For this exercise, reproduce the entries below exactly, but only from the line containing "wrist: (88, 229)" through the line containing "ring dip: (280, 101)", both included.

(Stored items from a collection)

+++++

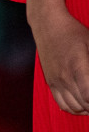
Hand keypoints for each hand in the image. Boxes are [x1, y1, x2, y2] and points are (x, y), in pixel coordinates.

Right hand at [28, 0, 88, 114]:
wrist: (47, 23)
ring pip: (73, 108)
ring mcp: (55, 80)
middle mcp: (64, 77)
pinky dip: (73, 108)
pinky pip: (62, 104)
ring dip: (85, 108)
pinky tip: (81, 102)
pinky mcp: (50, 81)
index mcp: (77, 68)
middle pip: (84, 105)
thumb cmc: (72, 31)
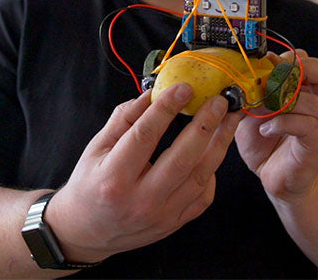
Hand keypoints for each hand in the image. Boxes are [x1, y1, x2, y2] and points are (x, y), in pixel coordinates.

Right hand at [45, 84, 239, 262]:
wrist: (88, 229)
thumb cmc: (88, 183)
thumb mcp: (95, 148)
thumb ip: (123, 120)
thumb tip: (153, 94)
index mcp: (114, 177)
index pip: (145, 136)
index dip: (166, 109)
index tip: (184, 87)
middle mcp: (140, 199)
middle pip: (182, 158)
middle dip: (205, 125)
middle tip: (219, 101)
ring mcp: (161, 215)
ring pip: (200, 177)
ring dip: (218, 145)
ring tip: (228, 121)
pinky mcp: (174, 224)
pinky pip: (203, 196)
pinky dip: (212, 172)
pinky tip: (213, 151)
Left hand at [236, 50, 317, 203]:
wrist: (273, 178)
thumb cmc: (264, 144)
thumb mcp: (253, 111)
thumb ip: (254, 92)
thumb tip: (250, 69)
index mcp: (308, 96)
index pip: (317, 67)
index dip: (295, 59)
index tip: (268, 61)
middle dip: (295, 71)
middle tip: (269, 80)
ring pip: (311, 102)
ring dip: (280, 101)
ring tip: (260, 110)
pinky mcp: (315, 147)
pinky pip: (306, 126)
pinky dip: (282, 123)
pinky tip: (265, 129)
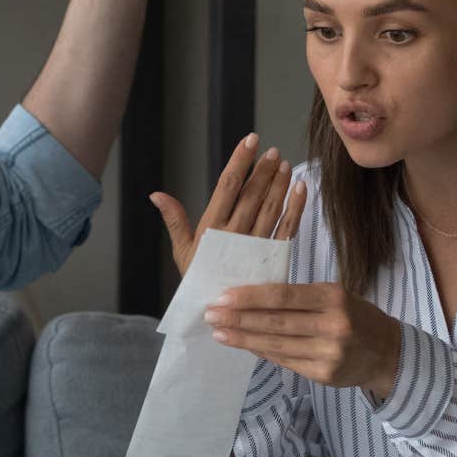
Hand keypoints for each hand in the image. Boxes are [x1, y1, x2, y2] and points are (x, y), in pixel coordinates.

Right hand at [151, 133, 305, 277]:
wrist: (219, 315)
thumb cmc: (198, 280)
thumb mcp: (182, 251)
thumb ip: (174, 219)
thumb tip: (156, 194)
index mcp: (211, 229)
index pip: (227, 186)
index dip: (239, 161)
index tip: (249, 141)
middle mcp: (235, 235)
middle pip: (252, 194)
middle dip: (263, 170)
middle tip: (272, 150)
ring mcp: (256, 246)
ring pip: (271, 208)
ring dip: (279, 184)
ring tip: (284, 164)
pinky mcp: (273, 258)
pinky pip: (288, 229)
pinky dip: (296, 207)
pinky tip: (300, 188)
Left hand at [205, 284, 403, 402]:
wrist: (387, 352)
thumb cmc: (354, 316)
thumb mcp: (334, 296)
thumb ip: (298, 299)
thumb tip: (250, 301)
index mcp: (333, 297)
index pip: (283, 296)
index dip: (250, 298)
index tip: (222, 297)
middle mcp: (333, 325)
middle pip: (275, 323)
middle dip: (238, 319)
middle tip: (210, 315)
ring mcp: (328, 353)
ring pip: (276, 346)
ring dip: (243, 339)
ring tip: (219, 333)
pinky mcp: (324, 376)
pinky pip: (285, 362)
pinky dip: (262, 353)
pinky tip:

+++++

RESULT
wrist: (88, 229)
thumb cmc: (88, 183)
thumb mcp: (95, 148)
thumb ip: (123, 120)
thumb tip: (153, 94)
index mcp: (114, 177)
index pip: (145, 136)
index dip: (166, 109)
index tip: (184, 87)
middle mcp: (140, 199)
middle pip: (182, 158)
middle dip: (205, 125)
middle tip: (219, 101)
ring mcp: (161, 215)
ring pip: (200, 177)
ring dip: (218, 145)
ring tip: (228, 121)
pinky mcp: (174, 224)
pinky pip: (203, 196)
pinky dip: (212, 172)
pinky tip: (213, 151)
Left hand at [236, 50, 317, 203]:
wrist: (273, 178)
thumb cmc: (264, 144)
thumb mcp: (253, 111)
thumb ip: (254, 92)
thumb tip: (250, 69)
index mcp: (308, 96)
index pip: (317, 67)
index dip: (295, 59)
index tip: (268, 61)
middle dip: (295, 71)
middle tip: (269, 80)
ring pip: (311, 102)
ring dip: (280, 101)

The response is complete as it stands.